- **DATA EXCERPTS**
Content starts

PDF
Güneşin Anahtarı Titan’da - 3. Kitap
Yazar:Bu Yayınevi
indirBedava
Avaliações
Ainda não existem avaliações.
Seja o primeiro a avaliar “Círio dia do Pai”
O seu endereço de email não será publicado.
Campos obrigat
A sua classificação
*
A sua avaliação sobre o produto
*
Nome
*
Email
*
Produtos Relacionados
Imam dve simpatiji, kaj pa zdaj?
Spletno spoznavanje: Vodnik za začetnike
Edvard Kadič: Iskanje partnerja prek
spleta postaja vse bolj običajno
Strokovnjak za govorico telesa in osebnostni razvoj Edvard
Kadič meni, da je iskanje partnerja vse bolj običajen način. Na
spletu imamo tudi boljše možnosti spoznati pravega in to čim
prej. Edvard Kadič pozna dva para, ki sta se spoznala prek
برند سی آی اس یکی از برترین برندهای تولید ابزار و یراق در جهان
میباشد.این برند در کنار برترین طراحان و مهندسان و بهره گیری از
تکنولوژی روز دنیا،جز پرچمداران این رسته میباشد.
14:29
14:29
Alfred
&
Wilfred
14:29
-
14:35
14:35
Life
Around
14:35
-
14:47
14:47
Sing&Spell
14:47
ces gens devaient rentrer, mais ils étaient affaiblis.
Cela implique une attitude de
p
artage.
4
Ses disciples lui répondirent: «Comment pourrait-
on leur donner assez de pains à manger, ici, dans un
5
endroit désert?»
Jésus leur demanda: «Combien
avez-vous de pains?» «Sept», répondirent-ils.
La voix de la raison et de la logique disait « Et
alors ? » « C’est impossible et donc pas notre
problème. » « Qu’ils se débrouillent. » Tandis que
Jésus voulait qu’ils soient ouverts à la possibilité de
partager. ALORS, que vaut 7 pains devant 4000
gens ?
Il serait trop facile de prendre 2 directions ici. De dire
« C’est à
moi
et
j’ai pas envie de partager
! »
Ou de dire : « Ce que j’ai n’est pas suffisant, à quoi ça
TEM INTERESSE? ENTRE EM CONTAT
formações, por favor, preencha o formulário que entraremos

Content ends

- **AIM OF THE EXERCISE**
Each line from the start of the listing above through the line containing "Ses disciples lui" should be copied exactly, please, with no other lines added.

- **REPLY**
PDF
Güneşin Anahtarı Titan’da - 3. Kitap
Yazar:Bu Yayınevi
indirBedava
Avaliações
Ainda não existem avaliações.
Seja o primeiro a avaliar “Círio dia do Pai”
O seu endereço de email não será publicado.
Campos obrigat
A sua classificação
*
A sua avaliação sobre o produto
*
Nome
*
Email
*
Produtos Relacionados
Imam dve simpatiji, kaj pa zdaj?
Spletno spoznavanje: Vodnik za začetnike
Edvard Kadič: Iskanje partnerja prek
spleta postaja vse bolj običajno
Strokovnjak za govorico telesa in osebnostni razvoj Edvard
Kadič meni, da je iskanje partnerja vse bolj običajen način. Na
spletu imamo tudi boljše možnosti spoznati pravega in to čim
prej. Edvard Kadič pozna dva para, ki sta se spoznala prek
برند سی آی اس یکی از برترین برندهای تولید ابزار و یراق در جهان
میباشد.این برند در کنار برترین طراحان و مهندسان و بهره گیری از
تکنولوژی روز دنیا،جز پرچمداران این رسته میباشد.
14:29
14:29
Alfred
&
Wilfred
14:29
-
14:35
14:35
Life
Around
14:35
-
14:47
14:47
Sing&Spell
14:47
ces gens devaient rentrer, mais ils étaient affaiblis.
Cela implique une attitude de
p
artage.
4
Ses disciples lui répondirent: «Comment pourrait-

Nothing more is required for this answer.